■ **WHAT YOU HAVE TO DO**:
Your answer must be an exact copy of the data, without any pictures.

____

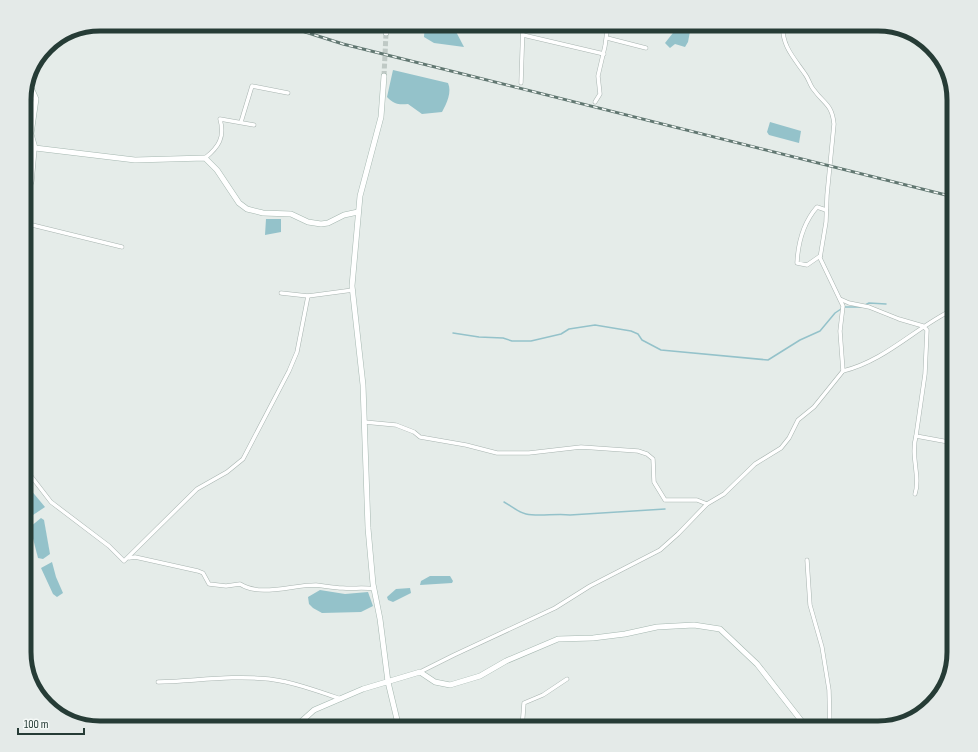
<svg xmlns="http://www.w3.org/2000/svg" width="978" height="752" viewBox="0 0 978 752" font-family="'Sofia Sans Condensed',sans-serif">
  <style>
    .water { fill: #94c2ca }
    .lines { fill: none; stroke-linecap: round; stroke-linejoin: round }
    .stream { stroke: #94c2ca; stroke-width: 1.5 }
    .secondary-tunnel { stroke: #bfc9c5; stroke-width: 5; stroke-dasharray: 5 2.5; stroke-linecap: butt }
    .street-casing { stroke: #a8b4b0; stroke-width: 4.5 }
    .secondary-casing { stroke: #a5b7b0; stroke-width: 6 }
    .street { stroke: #fff; stroke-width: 3.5 }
    .secondary { stroke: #fff; stroke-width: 5 }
    .rail-casing { stroke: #617771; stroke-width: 3 }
    .rail { stroke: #f5f9f7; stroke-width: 1.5; stroke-dasharray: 4.5; stroke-linecap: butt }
    .rim { fill: none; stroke: #263c36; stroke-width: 5 }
  </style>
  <rect width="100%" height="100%" fill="#e5ece9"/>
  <g class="water">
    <path d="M425,24h27l12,23 -30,-4 -10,-6z"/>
    <path d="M680,24l11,2 -3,16 -3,5 -10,-3 -5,4 -5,-5z"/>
    <path d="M393,70l55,13c4,9 -1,20 -6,29l-20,2 -14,-10c-10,1 -14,0 -21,-7z"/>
    <path d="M770,122l31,9 -2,12 -30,-8 -2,-3z"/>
    <path d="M266,219h15v13l-16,3z"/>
    <path d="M24,477l6,12 15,18 -15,10h-4l-2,-4z"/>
    <path d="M41,518l3,2 6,34 -7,5 -5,-1 -8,-31z"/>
    <path d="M52,562l4,15 7,16 -6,4 -4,-3 -12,-26z"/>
    <path d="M430,576h20l3,5 -1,2 -32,2 1,-4z"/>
    <path d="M410,588l1,5 -18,9 -5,-2 -1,-3 9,-8z"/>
    <path d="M320,590l25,4 23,-2 5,14 -12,6 -39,1 -9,-5 -4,-4 -1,-7z"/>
  </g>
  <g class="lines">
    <g class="stream">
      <path d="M865,305l4,-2 17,1"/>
      <path d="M844,307h18"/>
      <path d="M453,333l26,4 24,1 9,3h19l30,-7 8,-5 26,-4 36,6 7,3 4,6 19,10 107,10 32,-20 20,-9 15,-18 6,-4"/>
      <path d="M504,502c7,4 14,10 22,12 13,3 30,-1 44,1l95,-6"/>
    </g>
    <path class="secondary-tunnel" d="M384,76l2,-43"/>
    <defs>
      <g id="street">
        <path d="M523,35l81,19"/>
        <path d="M607,38l39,10"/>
        <path d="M521,83l2,-59"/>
        <path d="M595,102l5,-8 -2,-18 7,-30 3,-22"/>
        <path d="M241,122l11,-36 36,7"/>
        <path d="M205,158c14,-11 20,-21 15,-39l34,6"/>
        <path d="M24,206l8,-25 3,-33"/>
        <path d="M24,223l98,24"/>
        <path d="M820,256l-13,9 -10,-2c1,-20 7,-41 20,-56l9,3"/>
        <path d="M281,293l27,3 45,-6"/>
        <path d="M840,299l9,4 20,4 30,12 24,7 4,4 -2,44 -9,62 38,7"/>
        <path d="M843,371c42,-10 73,-44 111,-62"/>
        <path d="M364,422l32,3 18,7 6,5 46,8 31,8h32l52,-6 57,4 9,3 6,5 1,23 11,18h32l10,4"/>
        <path d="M24,467l27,35 58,44 15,15 73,-72 30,-17 16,-13 46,-88 8,-19 11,-56"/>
        <path d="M915,494c6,-17 -5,-38 1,-58"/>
        <path d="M129,558l6,-1 63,14 5,2 6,11 17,2 14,-2c20,13 52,1 76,1 9,1 18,3 27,3 10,1 21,-1 31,1"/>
        <path d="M807,560l3,45 12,42 7,43 1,38"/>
        <path d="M420,672l34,-17 101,-47 35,-22 70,-36 18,-16 29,-30 17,-10 31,-30 26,-16 8,-10 9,-18 16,-13 29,-36 -3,-40 3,-25 -23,-48 6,-36 1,-27 7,-71c-2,-20 -10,-20 -20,-34 -4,-4 -5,-11 -9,-16 -11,-16 -24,-29 -22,-50"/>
        <path d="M158,682c37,-1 74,-7 111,-3 24,3 49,12 72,20"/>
        <path d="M522,728l2,-25 19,-8 24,-16"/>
      </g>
      <g id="secondary">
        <path d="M385,24l1,9"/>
        <path d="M384,76l-3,41 -21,79 -8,90 11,99 5,143 5,56 7,35 8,63 11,46"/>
        <path d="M28,81l8,18 -5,35 4,14 100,12 70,-2 12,12 22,33 8,6 16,4 28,1 17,8 13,2 7,-1 16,-8 14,-3"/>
        <path d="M294,728l20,-18 49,-21 57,-17 15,10 15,3 30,-9 26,-15 52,-22 35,-1 32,-4 32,-7 37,-2 26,4 37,35 50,64"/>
      </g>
    </defs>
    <use href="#street" class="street-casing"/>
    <use href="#secondary" class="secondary-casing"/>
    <use href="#street" class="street"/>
    <use href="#secondary" class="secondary"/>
    <defs>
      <path id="rail" d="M280,24l63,20 611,153"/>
    </defs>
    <use href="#rail" class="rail-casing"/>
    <use href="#rail" class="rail"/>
  </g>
  <path d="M0 0H978V752H0ZM100 31H878A69 69 0 0 1 947 100V652A69 69 0 0 1 878 721H100A69 69 0 0 1 31 652V100A69 69 0 0 1 100 31Z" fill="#e4eae8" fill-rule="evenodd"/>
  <path class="rim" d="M100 31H878A69 69 0 0 1 947 100V652A69 69 0 0 1 878 721H100A69 69 0 0 1 31 652V100A69 69 0 0 1 100 31Z"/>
  <path d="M18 728v6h66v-6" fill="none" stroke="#263c36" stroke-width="2"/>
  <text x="24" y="728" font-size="12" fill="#263c36" stroke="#f5f9f7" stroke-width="3" paint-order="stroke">100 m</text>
</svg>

____

■ **ANSWER SECTION**:
<svg xmlns="http://www.w3.org/2000/svg" width="978" height="752" viewBox="0 0 978 752" font-family="'Sofia Sans Condensed',sans-serif">
  <style>
    .water { fill: #94c2ca }
    .lines { fill: none; stroke-linecap: round; stroke-linejoin: round }
    .stream { stroke: #94c2ca; stroke-width: 1.5 }
    .secondary-tunnel { stroke: #bfc9c5; stroke-width: 5; stroke-dasharray: 5 2.5; stroke-linecap: butt }
    .street-casing { stroke: #a8b4b0; stroke-width: 4.5 }
    .secondary-casing { stroke: #a5b7b0; stroke-width: 6 }
    .street { stroke: #fff; stroke-width: 3.5 }
    .secondary { stroke: #fff; stroke-width: 5 }
    .rail-casing { stroke: #617771; stroke-width: 3 }
    .rail { stroke: #f5f9f7; stroke-width: 1.5; stroke-dasharray: 4.5; stroke-linecap: butt }
    .rim { fill: none; stroke: #263c36; stroke-width: 5 }
  </style>
  <rect width="100%" height="100%" fill="#e5ece9"/>
  <g class="water">
    <path d="M425,24h27l12,23 -30,-4 -10,-6z"/>
    <path d="M680,24l11,2 -3,16 -3,5 -10,-3 -5,4 -5,-5z"/>
    <path d="M393,70l55,13c4,9 -1,20 -6,29l-20,2 -14,-10c-10,1 -14,0 -21,-7z"/>
    <path d="M770,122l31,9 -2,12 -30,-8 -2,-3z"/>
    <path d="M266,219h15v13l-16,3z"/>
    <path d="M24,477l6,12 15,18 -15,10h-4l-2,-4z"/>
    <path d="M41,518l3,2 6,34 -7,5 -5,-1 -8,-31z"/>
    <path d="M52,562l4,15 7,16 -6,4 -4,-3 -12,-26z"/>
    <path d="M430,576h20l3,5 -1,2 -32,2 1,-4z"/>
    <path d="M410,588l1,5 -18,9 -5,-2 -1,-3 9,-8z"/>
    <path d="M320,590l25,4 23,-2 5,14 -12,6 -39,1 -9,-5 -4,-4 -1,-7z"/>
  </g>
  <g class="lines">
    <g class="stream">
      <path d="M865,305l4,-2 17,1"/>
      <path d="M844,307h18"/>
      <path d="M453,333l26,4 24,1 9,3h19l30,-7 8,-5 26,-4 36,6 7,3 4,6 19,10 107,10 32,-20 20,-9 15,-18 6,-4"/>
      <path d="M504,502c7,4 14,10 22,12 13,3 30,-1 44,1l95,-6"/>
    </g>
    <path class="secondary-tunnel" d="M384,76l2,-43"/>
    <defs>
      <g id="street">
        <path d="M523,35l81,19"/>
        <path d="M607,38l39,10"/>
        <path d="M521,83l2,-59"/>
        <path d="M595,102l5,-8 -2,-18 7,-30 3,-22"/>
        <path d="M241,122l11,-36 36,7"/>
        <path d="M205,158c14,-11 20,-21 15,-39l34,6"/>
        <path d="M24,206l8,-25 3,-33"/>
        <path d="M24,223l98,24"/>
        <path d="M820,256l-13,9 -10,-2c1,-20 7,-41 20,-56l9,3"/>
        <path d="M281,293l27,3 45,-6"/>
        <path d="M840,299l9,4 20,4 30,12 24,7 4,4 -2,44 -9,62 38,7"/>
        <path d="M843,371c42,-10 73,-44 111,-62"/>
        <path d="M364,422l32,3 18,7 6,5 46,8 31,8h32l52,-6 57,4 9,3 6,5 1,23 11,18h32l10,4"/>
        <path d="M24,467l27,35 58,44 15,15 73,-72 30,-17 16,-13 46,-88 8,-19 11,-56"/>
        <path d="M915,494c6,-17 -5,-38 1,-58"/>
        <path d="M129,558l6,-1 63,14 5,2 6,11 17,2 14,-2c20,13 52,1 76,1 9,1 18,3 27,3 10,1 21,-1 31,1"/>
        <path d="M807,560l3,45 12,42 7,43 1,38"/>
        <path d="M420,672l34,-17 101,-47 35,-22 70,-36 18,-16 29,-30 17,-10 31,-30 26,-16 8,-10 9,-18 16,-13 29,-36 -3,-40 3,-25 -23,-48 6,-36 1,-27 7,-71c-2,-20 -10,-20 -20,-34 -4,-4 -5,-11 -9,-16 -11,-16 -24,-29 -22,-50"/>
        <path d="M158,682c37,-1 74,-7 111,-3 24,3 49,12 72,20"/>
        <path d="M522,728l2,-25 19,-8 24,-16"/>
      </g>
      <g id="secondary">
        <path d="M385,24l1,9"/>
        <path d="M384,76l-3,41 -21,79 -8,90 11,99 5,143 5,56 7,35 8,63 11,46"/>
        <path d="M28,81l8,18 -5,35 4,14 100,12 70,-2 12,12 22,33 8,6 16,4 28,1 17,8 13,2 7,-1 16,-8 14,-3"/>
        <path d="M294,728l20,-18 49,-21 57,-17 15,10 15,3 30,-9 26,-15 52,-22 35,-1 32,-4 32,-7 37,-2 26,4 37,35 50,64"/>
      </g>
    </defs>
    <use href="#street" class="street-casing"/>
    <use href="#secondary" class="secondary-casing"/>
    <use href="#street" class="street"/>
    <use href="#secondary" class="secondary"/>
    <defs>
      <path id="rail" d="M280,24l63,20 611,153"/>
    </defs>
    <use href="#rail" class="rail-casing"/>
    <use href="#rail" class="rail"/>
  </g>
  <path d="M0 0H978V752H0ZM100 31H878A69 69 0 0 1 947 100V652A69 69 0 0 1 878 721H100A69 69 0 0 1 31 652V100A69 69 0 0 1 100 31Z" fill="#e4eae8" fill-rule="evenodd"/>
  <path class="rim" d="M100 31H878A69 69 0 0 1 947 100V652A69 69 0 0 1 878 721H100A69 69 0 0 1 31 652V100A69 69 0 0 1 100 31Z"/>
  <path d="M18 728v6h66v-6" fill="none" stroke="#263c36" stroke-width="2"/>
  <text x="24" y="728" font-size="12" fill="#263c36" stroke="#f5f9f7" stroke-width="3" paint-order="stroke">100 m</text>
</svg>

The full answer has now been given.